▶ Consignes à traiter:
- A) D'après l'extrait sur la réforme de l'adoption, quel jour le Parlement a-t-il définitivement adopté la proposition de loi ?
- B) Prolongez l'extrait sur la réforme de l'adoption à la suite de sa dernière phrase.

====== Texte extrait ======

Par un ultime vote des députés ce 8 février, le Parlement a définitivement adopté la proposition de loi LREM visant à réformer l'adoption, après l'échec de la commission mixte paritaire qui s'était réunie il y a trois mois. Le texte ouvre notamment l'adoption aux couples pacsés ou concubins, vise à mieux prendre en compte l'avis de l'enfant et rend obligatoire le passage par un organisme autorisé (OAA) pour toute adoption internationale. La plupart des mesures de la proposition de loi intéressent les départements, qui jouent un rôle central en matière d'adoption.

====== Bloc de données ======

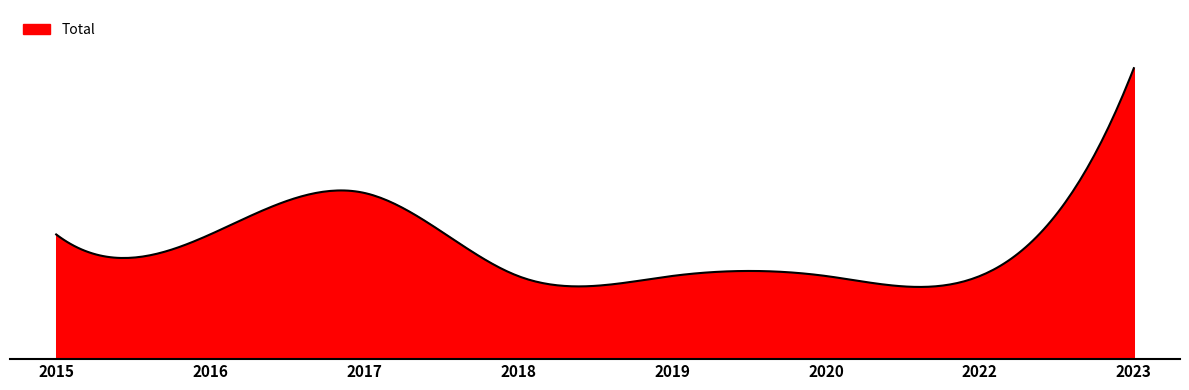

What is the value of the 6th point from the left?

2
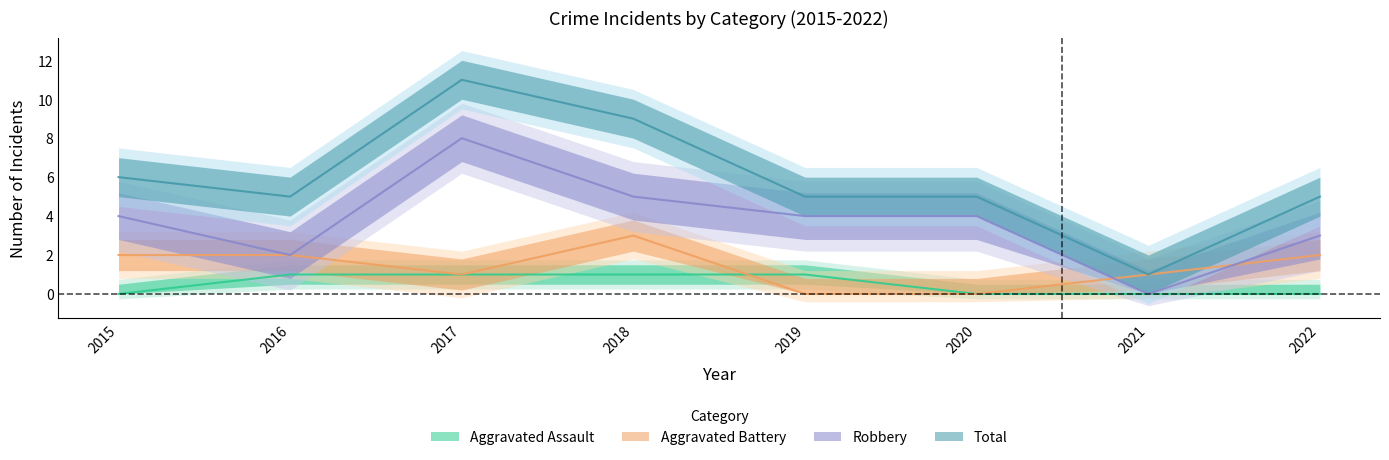

Rank the categories by Robbery value from highest to lowest.

2017, 2018, 2015, 2019, 2020, 2022, 2016, 2021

======

▶ Réponses aux consignes:
- A) Le 8 février, par un ultime vote des députés.

- B)
Après l'échec de la commission mixte paritaire (CMP), il y a trois mois (voir notre article du 10 novembre 2021), l'Assemblée nationale a eu le dernier mot en adoptant définitivement, le 8 février, la proposition de loi visant à réformer l'adoption. Le vote a été acquis largement, par 96 voix contre 15, et 4 abstentions. Le texte avait été déposé en juin 2020 par Monique Limon, députée de l'Isère (et ancienne directrice du développement social, puis de l'insertion, dans ce département), et l'ensemble de ses collègues du groupe LREM. La proposition de loi a ensuite été votée en première lecture par l'Assemblée en décembre 2020 (sur le contenu initial du texte, voir notre article du 10 décembre 2020).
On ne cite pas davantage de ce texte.